**TASK**
Give back every line of text in the material below, copied character for character, and leave out the pictures.

▬▬▬▬▬▬

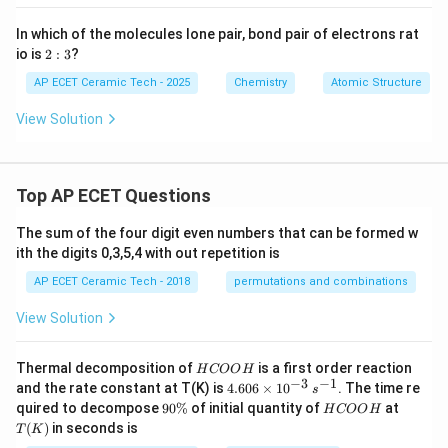
In which of the molecules lone pair, bond pair of electrons rat
2:
io is
2
:
3
?
3
AP ECET Ceramic Tech - 2025
Chemistry
Atomic Structure
View Solution
Top AP ECET Questions
The sum of the four digit even numbers that can be formed w
ith the digits 0,3,5,4 with out repetition is
AP ECET Ceramic Tech - 2018
permutations and combinations
View Solution
H
Thermal decomposition of
is a first order reaction
H
COO
H
C
−
3
−
1
4.
and the rate constant at T(K) is
4.606
×
1
0
. The time re
s
O
60
9
H
T
quired to decompose
90%
of initial quantity of
at
H
COO
H
O
6
0
C
(K)
(
)
in seconds is
H
T
K
\t
\
O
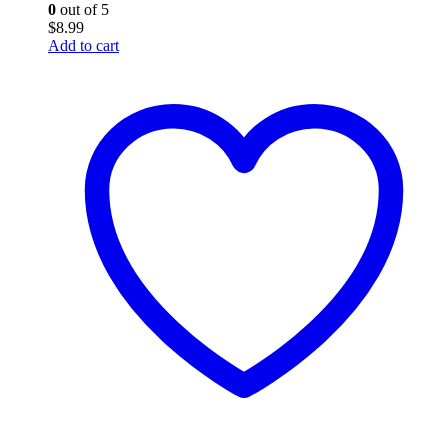
0
out of 5
$
8.99
Add to cart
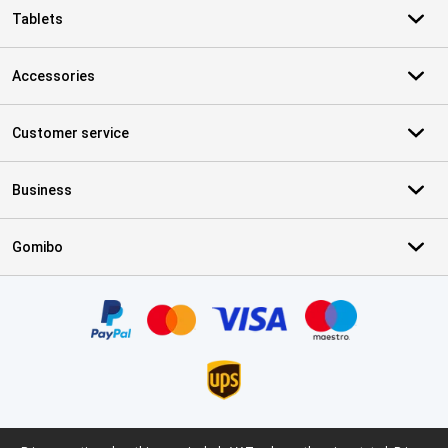
Tablets
Accessories
Customer service
Business
Gomibo
Certificates, payment methods, delivery service partners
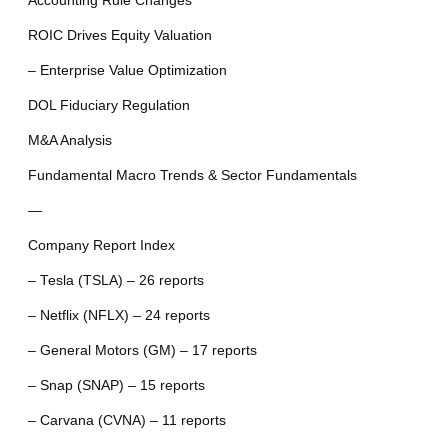
Accounting Rule Changes
ROIC Drives Equity Valuation
– Enterprise Value Optimization
DOL Fiduciary Regulation
M&A Analysis
Fundamental Macro Trends & Sector Fundamentals
—
Company Report Index
– Tesla (TSLA) – 26 reports
– Netflix (NFLX) – 24 reports
– General Motors (GM) – 17 reports
– Snap (SNAP) – 15 reports
– Carvana (CVNA) – 11 reports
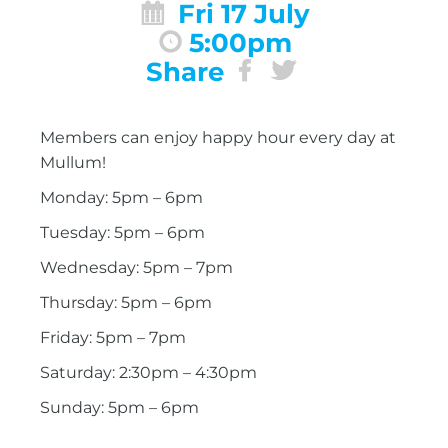
Fri 17 July
5:00pm
Share
Members can enjoy happy hour every day at
Mullum!
Monday: 5pm – 6pm
Tuesday: 5pm – 6pm
Wednesday: 5pm – 7pm
Thursday: 5pm – 6pm
Friday: 5pm – 7pm
Saturday: 2:30pm – 4:30pm
Sunday: 5pm – 6pm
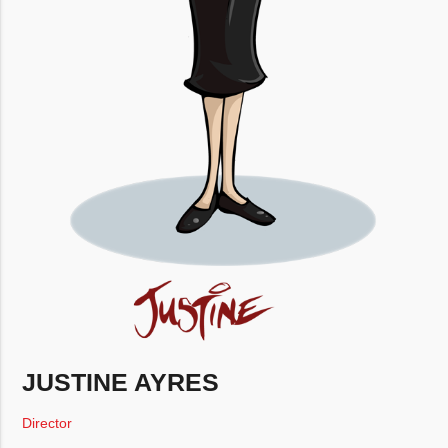
JUSTINE AYRES
Director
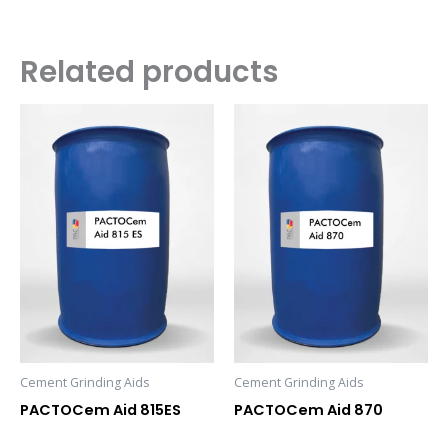
Related products
Cement Grinding Aids
Cement Grinding Aids
PACTOCem Aid 815ES
PACTOCem Aid 870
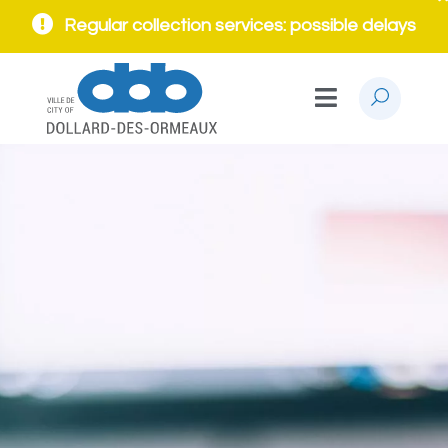
Regular collection services: possible delays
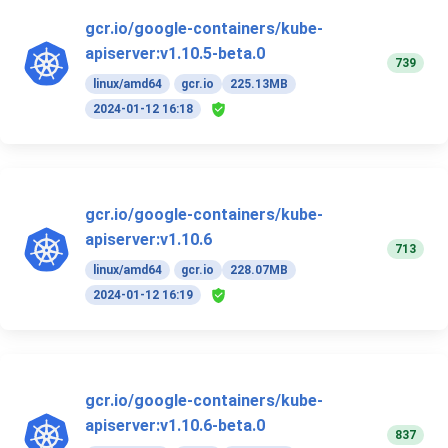
gcr.io/google-containers/kube-
apiserver:v1.10.5-beta.0
739
linux/amd64
gcr.io
225.13MB
2024-01-12 16:18
gcr.io/google-containers/kube-
apiserver:v1.10.6
713
linux/amd64
gcr.io
228.07MB
2024-01-12 16:19
gcr.io/google-containers/kube-
apiserver:v1.10.6-beta.0
837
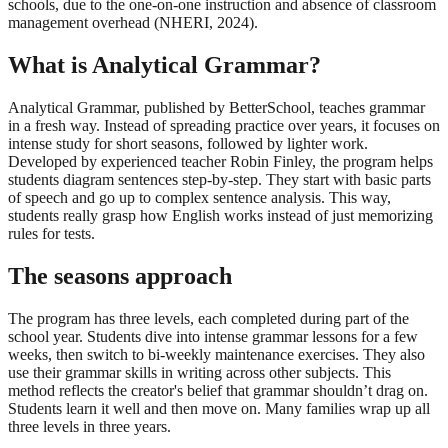
schools, due to the one-on-one instruction and absence of classroom
management overhead (NHERI, 2024).
What is Analytical Grammar?
Analytical Grammar, published by BetterSchool, teaches grammar
in a fresh way. Instead of spreading practice over years, it focuses on
intense study for short seasons, followed by lighter work.
Developed by experienced teacher Robin Finley, the program helps
students diagram sentences step-by-step. They start with basic parts
of speech and go up to complex sentence analysis. This way,
students really grasp how English works instead of just memorizing
rules for tests.
The seasons approach
The program has three levels, each completed during part of the
school year. Students dive into intense grammar lessons for a few
weeks, then switch to bi-weekly maintenance exercises. They also
use their grammar skills in writing across other subjects. This
method reflects the creator's belief that grammar shouldn’t drag on.
Students learn it well and then move on. Many families wrap up all
three levels in three years.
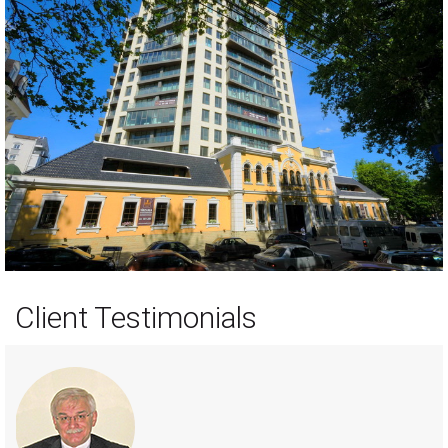
Client Testimonials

▬▬▬▬▬▬

**SOLUTION**
In which of the molecules lone pair, bond pair of electrons rat
2:
io is
2
:
3
?
3
AP ECET Ceramic Tech - 2025
Chemistry
Atomic Structure
View Solution
Top AP ECET Questions
The sum of the four digit even numbers that can be formed w
ith the digits 0,3,5,4 with out repetition is
AP ECET Ceramic Tech - 2018
permutations and combinations
View Solution
H
Thermal decomposition of
is a first order reaction
H
COO
H
C
−
3
−
1
4.
and the rate constant at T(K) is
4.606
×
1
0
. The time re
s
O
60
9
H
T
quired to decompose
90%
of initial quantity of
at
H
COO
H
O
6
0
C
(K)
(
)
in seconds is
H
T
K
\t
\
O
0
out of 5
$
8.99
Add to cart
Tablets
Accessories
Customer service
Business
Gomibo
Certificates, payment methods, delivery service partners
Accounting Rule Changes
ROIC Drives Equity Valuation
– Enterprise Value Optimization
DOL Fiduciary Regulation
M&A Analysis
Fundamental Macro Trends & Sector Fundamentals
—
Company Report Index
– Tesla (TSLA) – 26 reports
– Netflix (NFLX) – 24 reports
– General Motors (GM) – 17 reports
– Snap (SNAP) – 15 reports
– Carvana (CVNA) – 11 reports
Fri 17 July
5:00pm
Share
Members can enjoy happy hour every day at
Mullum!
Monday: 5pm – 6pm
Tuesday: 5pm – 6pm
Wednesday: 5pm – 7pm
Thursday: 5pm – 6pm
Friday: 5pm – 7pm
Saturday: 2:30pm – 4:30pm
Sunday: 5pm – 6pm
JUSTINE AYRES
Director
Related products
Cement Grinding Aids
Cement Grinding Aids
PACTOCem Aid 815ES
PACTOCem Aid 870
Regular collection services: possible delays
gcr.io/google-containers/kube-
apiserver:v1.10.5-beta.0
739
linux/amd64
gcr.io
225.13MB
2024-01-12 16:18
gcr.io/google-containers/kube-
apiserver:v1.10.6
713
linux/amd64
gcr.io
228.07MB
2024-01-12 16:19
gcr.io/google-containers/kube-
apiserver:v1.10.6-beta.0
837
schools, due to the one-on-one instruction and absence of classroom
management overhead (NHERI, 2024).
What is Analytical Grammar?
Analytical Grammar, published by BetterSchool, teaches grammar
in a fresh way. Instead of spreading practice over years, it focuses on
intense study for short seasons, followed by lighter work.
Developed by experienced teacher Robin Finley, the program helps
students diagram sentences step-by-step. They start with basic parts
of speech and go up to complex sentence analysis. This way,
students really grasp how English works instead of just memorizing
rules for tests.
The seasons approach
The program has three levels, each completed during part of the
school year. Students dive into intense grammar lessons for a few
weeks, then switch to bi-weekly maintenance exercises. They also
use their grammar skills in writing across other subjects. This
method reflects the creator's belief that grammar shouldn’t drag on.
Students learn it well and then move on. Many families wrap up all
three levels in three years.
Client Testimonials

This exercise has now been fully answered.